What is the number of lines in the data below that contain "conjunto"? Reply with the number only.

Saved data entries:
**********

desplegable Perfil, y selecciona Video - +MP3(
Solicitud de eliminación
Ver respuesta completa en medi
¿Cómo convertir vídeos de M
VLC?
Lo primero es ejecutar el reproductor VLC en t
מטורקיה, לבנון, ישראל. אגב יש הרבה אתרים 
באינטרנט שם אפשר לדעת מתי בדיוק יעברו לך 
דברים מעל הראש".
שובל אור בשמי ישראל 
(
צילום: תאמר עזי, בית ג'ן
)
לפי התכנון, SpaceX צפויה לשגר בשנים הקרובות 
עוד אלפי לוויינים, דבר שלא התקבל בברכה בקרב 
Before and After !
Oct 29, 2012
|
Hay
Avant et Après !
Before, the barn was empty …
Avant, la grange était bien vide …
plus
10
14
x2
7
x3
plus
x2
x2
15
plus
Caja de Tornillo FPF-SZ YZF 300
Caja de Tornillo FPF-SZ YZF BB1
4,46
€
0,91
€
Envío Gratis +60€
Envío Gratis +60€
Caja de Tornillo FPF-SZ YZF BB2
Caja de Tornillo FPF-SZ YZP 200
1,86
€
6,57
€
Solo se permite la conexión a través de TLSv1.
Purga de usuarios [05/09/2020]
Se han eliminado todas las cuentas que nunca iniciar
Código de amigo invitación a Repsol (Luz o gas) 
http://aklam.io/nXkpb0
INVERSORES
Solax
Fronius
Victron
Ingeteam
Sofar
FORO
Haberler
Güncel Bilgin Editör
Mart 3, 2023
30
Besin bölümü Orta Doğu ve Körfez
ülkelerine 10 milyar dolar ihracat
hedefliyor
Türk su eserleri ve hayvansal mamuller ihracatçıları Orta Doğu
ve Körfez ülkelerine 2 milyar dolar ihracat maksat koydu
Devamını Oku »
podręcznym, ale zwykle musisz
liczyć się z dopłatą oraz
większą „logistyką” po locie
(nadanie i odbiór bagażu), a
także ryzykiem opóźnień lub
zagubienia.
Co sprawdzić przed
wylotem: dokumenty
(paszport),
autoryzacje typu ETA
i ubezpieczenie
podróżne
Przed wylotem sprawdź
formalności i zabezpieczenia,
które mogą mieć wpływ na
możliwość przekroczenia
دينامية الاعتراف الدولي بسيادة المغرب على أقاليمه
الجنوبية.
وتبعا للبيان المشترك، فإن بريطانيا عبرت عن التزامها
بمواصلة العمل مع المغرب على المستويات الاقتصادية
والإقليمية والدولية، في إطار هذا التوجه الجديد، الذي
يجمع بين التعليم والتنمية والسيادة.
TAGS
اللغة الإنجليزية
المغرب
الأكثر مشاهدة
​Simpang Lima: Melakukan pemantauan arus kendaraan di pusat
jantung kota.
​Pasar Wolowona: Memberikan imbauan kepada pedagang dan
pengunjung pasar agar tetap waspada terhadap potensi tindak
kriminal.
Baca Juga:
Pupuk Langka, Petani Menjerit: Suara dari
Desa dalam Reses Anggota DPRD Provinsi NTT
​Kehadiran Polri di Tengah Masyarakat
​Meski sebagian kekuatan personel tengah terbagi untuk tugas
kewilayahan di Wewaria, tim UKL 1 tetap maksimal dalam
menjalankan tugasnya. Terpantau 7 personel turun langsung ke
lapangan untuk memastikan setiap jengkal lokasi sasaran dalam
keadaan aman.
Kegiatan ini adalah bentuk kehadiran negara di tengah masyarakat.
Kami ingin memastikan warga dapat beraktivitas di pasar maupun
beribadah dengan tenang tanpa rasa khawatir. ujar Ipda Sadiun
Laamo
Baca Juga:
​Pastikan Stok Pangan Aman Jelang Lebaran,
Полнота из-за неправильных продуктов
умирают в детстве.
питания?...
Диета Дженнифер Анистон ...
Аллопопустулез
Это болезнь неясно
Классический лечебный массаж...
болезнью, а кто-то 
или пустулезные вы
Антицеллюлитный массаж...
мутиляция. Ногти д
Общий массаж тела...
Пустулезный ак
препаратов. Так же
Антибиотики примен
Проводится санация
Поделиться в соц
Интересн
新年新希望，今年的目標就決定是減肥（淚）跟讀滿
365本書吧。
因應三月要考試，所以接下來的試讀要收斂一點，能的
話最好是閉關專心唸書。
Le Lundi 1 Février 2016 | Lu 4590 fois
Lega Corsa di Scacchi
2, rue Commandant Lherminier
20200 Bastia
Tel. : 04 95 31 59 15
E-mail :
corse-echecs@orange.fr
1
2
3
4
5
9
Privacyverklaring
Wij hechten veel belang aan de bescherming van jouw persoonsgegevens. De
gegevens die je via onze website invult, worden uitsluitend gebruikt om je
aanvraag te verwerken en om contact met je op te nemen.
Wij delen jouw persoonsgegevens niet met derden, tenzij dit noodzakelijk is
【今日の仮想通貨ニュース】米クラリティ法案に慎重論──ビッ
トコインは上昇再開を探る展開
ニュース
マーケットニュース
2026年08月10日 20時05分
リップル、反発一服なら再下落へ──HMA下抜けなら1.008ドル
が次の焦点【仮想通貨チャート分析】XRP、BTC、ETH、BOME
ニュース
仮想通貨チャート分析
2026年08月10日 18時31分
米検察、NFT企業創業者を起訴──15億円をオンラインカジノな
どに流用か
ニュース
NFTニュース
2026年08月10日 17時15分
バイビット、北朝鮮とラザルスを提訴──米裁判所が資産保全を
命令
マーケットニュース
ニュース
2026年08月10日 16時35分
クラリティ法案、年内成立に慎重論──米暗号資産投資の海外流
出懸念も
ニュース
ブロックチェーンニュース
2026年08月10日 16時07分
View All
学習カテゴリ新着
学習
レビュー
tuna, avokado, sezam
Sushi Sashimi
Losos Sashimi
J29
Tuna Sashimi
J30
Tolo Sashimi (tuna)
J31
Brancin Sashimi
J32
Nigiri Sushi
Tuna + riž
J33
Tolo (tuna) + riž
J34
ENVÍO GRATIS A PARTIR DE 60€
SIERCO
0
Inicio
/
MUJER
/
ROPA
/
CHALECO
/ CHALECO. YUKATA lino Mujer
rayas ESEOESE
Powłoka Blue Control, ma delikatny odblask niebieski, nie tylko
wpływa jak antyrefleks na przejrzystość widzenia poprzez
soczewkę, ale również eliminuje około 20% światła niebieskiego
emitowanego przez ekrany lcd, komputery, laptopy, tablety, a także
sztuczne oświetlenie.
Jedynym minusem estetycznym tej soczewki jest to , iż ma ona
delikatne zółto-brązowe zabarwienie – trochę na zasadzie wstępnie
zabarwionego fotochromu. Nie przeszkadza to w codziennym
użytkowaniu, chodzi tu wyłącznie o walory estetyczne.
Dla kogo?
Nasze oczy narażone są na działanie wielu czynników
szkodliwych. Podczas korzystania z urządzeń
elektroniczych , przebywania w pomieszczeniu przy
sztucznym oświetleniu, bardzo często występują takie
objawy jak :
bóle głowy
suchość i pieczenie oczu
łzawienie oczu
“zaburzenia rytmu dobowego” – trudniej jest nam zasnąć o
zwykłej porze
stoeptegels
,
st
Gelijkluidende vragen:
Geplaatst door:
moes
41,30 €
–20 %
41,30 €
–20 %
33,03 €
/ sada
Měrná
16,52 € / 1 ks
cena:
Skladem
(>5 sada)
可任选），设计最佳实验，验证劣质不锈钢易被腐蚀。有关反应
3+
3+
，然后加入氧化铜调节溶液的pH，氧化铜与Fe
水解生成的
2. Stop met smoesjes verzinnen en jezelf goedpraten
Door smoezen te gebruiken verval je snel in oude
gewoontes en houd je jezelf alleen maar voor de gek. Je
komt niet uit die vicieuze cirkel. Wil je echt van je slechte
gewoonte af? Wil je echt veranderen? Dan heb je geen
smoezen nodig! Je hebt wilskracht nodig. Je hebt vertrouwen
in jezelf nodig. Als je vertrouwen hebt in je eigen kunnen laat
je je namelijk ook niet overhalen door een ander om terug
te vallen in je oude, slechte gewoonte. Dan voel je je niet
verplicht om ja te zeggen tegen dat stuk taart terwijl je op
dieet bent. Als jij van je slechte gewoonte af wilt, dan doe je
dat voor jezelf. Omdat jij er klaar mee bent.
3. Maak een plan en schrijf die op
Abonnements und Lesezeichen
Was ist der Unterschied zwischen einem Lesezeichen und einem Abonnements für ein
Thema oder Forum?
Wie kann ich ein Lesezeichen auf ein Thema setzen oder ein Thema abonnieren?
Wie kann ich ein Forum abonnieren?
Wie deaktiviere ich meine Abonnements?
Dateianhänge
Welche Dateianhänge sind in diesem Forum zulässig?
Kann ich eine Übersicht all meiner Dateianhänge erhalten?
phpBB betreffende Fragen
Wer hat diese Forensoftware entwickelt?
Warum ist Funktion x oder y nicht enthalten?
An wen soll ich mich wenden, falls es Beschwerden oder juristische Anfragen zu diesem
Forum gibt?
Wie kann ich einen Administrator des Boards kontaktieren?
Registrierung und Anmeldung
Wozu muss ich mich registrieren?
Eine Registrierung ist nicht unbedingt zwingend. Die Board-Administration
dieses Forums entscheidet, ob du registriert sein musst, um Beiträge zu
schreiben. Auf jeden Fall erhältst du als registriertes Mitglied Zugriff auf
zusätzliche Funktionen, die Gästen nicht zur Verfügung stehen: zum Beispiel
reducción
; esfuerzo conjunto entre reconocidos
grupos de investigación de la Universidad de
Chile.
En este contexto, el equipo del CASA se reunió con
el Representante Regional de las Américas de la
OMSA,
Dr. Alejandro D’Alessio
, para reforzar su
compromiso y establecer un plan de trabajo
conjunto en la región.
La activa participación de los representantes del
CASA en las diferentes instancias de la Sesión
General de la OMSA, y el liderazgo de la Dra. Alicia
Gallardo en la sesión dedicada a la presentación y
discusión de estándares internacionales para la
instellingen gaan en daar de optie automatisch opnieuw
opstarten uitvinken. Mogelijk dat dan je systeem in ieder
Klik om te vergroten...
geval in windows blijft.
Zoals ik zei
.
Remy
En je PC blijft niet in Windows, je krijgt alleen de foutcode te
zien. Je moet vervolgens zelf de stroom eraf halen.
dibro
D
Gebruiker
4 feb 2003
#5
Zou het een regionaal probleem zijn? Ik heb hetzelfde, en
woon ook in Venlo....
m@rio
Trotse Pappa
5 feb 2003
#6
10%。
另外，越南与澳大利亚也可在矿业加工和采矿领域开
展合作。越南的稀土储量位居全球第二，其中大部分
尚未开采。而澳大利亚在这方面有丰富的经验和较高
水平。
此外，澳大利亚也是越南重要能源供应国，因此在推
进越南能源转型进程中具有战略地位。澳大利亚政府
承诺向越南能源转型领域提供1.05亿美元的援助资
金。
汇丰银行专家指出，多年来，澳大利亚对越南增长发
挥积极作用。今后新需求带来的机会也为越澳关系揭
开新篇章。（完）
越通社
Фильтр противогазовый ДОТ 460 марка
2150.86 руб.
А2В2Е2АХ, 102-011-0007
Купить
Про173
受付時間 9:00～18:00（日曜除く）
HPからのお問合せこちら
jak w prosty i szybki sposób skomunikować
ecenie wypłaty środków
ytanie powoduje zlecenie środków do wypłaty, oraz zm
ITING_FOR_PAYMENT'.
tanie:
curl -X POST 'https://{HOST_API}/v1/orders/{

**********

◆ **Output for this task**
2